Opinion (Victor Davis Hanson, American military historian, columnist, political essayist and former classics professor): “Why do once-successful societies ossify and decline?
“Hundreds of reasons have been adduced for the fall of Rome and the end of the Old Regime in 18th-century France. Reasons run from inflation and excessive spending to resource depletion and enemy invasion, as historians attempt to understand the sudden collapse of the Mycenaeans, the Aztecs and, apparently, the modern Greeks.
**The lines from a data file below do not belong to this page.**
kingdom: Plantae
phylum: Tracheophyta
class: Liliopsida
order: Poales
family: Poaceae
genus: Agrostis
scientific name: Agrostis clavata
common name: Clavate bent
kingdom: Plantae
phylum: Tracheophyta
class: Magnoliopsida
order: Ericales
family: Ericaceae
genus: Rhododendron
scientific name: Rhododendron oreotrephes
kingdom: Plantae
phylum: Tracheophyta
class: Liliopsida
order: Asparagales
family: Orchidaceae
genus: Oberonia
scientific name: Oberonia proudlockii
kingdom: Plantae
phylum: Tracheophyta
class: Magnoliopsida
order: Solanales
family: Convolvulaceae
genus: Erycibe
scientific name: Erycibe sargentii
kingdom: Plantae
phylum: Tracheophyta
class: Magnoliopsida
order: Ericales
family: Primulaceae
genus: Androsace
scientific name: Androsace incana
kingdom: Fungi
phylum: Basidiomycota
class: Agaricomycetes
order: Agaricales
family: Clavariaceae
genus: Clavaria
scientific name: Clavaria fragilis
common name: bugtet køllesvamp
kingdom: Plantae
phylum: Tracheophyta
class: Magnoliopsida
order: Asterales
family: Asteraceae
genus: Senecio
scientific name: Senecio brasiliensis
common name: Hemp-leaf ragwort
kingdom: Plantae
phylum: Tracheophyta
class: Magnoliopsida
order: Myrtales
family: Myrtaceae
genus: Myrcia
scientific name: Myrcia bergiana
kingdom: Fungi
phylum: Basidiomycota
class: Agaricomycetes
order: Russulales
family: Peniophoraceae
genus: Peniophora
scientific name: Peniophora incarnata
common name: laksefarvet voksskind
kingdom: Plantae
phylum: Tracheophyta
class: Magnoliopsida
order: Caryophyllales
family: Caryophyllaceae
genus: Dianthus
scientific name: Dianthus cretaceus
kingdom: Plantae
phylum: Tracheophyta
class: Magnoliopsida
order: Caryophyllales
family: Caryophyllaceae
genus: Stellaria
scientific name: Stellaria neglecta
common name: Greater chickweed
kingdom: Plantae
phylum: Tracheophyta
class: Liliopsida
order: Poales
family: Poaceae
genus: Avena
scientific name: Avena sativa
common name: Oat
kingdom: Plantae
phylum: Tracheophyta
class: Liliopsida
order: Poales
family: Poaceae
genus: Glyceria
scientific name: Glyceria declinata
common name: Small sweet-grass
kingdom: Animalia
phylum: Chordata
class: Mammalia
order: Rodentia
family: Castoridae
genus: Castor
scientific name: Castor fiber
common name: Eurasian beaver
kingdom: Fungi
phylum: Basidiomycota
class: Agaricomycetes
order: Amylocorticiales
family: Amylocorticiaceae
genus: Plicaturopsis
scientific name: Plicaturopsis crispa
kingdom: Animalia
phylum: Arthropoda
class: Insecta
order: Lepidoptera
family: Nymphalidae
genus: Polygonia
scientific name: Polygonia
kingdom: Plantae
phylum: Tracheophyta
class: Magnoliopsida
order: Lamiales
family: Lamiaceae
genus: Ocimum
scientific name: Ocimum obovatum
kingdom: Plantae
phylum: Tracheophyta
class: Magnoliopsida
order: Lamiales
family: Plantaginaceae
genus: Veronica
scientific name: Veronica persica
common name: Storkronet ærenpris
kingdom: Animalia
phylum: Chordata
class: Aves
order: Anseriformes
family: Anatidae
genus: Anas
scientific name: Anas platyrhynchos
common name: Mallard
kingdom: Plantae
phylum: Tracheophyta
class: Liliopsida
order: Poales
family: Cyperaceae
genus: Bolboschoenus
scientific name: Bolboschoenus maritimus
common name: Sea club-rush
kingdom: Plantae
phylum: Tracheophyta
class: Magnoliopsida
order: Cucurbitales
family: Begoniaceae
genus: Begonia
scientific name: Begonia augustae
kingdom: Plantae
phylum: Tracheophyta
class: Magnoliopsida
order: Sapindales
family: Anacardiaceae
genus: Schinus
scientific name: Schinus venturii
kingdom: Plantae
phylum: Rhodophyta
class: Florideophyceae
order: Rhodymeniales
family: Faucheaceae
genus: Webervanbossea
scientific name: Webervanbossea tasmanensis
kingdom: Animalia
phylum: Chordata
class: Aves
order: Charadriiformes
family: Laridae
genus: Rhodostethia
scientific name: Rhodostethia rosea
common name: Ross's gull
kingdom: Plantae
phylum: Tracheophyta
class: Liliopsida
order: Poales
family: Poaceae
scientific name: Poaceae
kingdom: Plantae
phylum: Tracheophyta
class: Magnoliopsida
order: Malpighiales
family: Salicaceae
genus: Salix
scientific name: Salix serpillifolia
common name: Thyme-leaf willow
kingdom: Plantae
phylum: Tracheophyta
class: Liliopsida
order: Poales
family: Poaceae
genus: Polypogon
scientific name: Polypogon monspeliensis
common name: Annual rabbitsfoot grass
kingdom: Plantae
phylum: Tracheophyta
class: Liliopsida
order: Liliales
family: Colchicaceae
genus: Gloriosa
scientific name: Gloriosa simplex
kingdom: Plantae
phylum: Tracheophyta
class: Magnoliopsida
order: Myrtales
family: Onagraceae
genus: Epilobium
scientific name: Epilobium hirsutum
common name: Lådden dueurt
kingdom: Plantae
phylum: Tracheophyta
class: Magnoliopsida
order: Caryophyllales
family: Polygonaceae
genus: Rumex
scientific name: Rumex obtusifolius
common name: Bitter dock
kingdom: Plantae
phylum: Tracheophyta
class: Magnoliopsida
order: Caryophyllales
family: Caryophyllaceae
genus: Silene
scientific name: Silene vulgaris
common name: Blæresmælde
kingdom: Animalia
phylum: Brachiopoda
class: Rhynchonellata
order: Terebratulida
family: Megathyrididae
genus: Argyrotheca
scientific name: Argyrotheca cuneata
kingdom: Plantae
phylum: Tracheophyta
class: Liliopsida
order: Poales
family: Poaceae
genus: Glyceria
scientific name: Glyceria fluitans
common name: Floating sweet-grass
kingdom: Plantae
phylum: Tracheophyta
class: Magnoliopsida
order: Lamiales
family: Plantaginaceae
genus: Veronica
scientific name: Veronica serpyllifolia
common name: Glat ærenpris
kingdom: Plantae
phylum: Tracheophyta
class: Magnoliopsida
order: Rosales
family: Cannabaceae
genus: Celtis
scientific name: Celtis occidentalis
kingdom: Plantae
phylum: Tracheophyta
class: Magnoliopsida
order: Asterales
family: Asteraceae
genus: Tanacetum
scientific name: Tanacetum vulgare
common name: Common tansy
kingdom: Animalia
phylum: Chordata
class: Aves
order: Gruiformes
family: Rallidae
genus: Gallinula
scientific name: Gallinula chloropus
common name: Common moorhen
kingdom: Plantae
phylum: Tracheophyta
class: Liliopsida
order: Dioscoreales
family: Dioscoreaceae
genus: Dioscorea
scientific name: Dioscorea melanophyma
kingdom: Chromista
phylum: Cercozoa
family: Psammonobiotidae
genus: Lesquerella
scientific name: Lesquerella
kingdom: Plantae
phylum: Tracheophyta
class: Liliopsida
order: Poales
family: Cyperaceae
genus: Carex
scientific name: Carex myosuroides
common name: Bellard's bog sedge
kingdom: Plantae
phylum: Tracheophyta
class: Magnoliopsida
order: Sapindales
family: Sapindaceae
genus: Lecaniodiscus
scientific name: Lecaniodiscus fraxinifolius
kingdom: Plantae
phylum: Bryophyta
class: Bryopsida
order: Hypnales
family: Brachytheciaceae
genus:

In literature from Catullus to Edward Gibbon, wealth and leisure — and who gets the most of both — more often than poverty and exhaustion implode civilization.
“One recurring theme seems consistent in Athenian literature on the eve of the city’s takeover by Macedon: social squabbling over slicing up a shrinking pie. Athenian speeches from that era make frequent reference to lawsuits over property and inheritance, evading taxes and fudging eligibility for the dole. After the end of the Roman Republic, reactionary Latin literature — from the likes of Juvenal, Petronius, Suetonius and Tacitus — pointed to ‘bread and circuses,’ as well as excessive wealth, corruption and top-heavy government.
“For Gibbon and later French scholars, ‘Byzantine’ became a pejorative description of a top-heavy Greek bureaucracy that could not tax enough vanishing producers to sustain a growing number of bureaucrats. In antiquity, inflating the currency by turning out cheap bronze coins was often the favored way to pay off public debts.”
My Comment: Everything repeats because our egoism has reigned in us from the day of man’s appearance on earth. But today we are talking openly about a new state of development of the individual and society: the state of “one family” that will occur 1) unwillingly through suffering or 2) easily and pleasantly by realizing the necessity.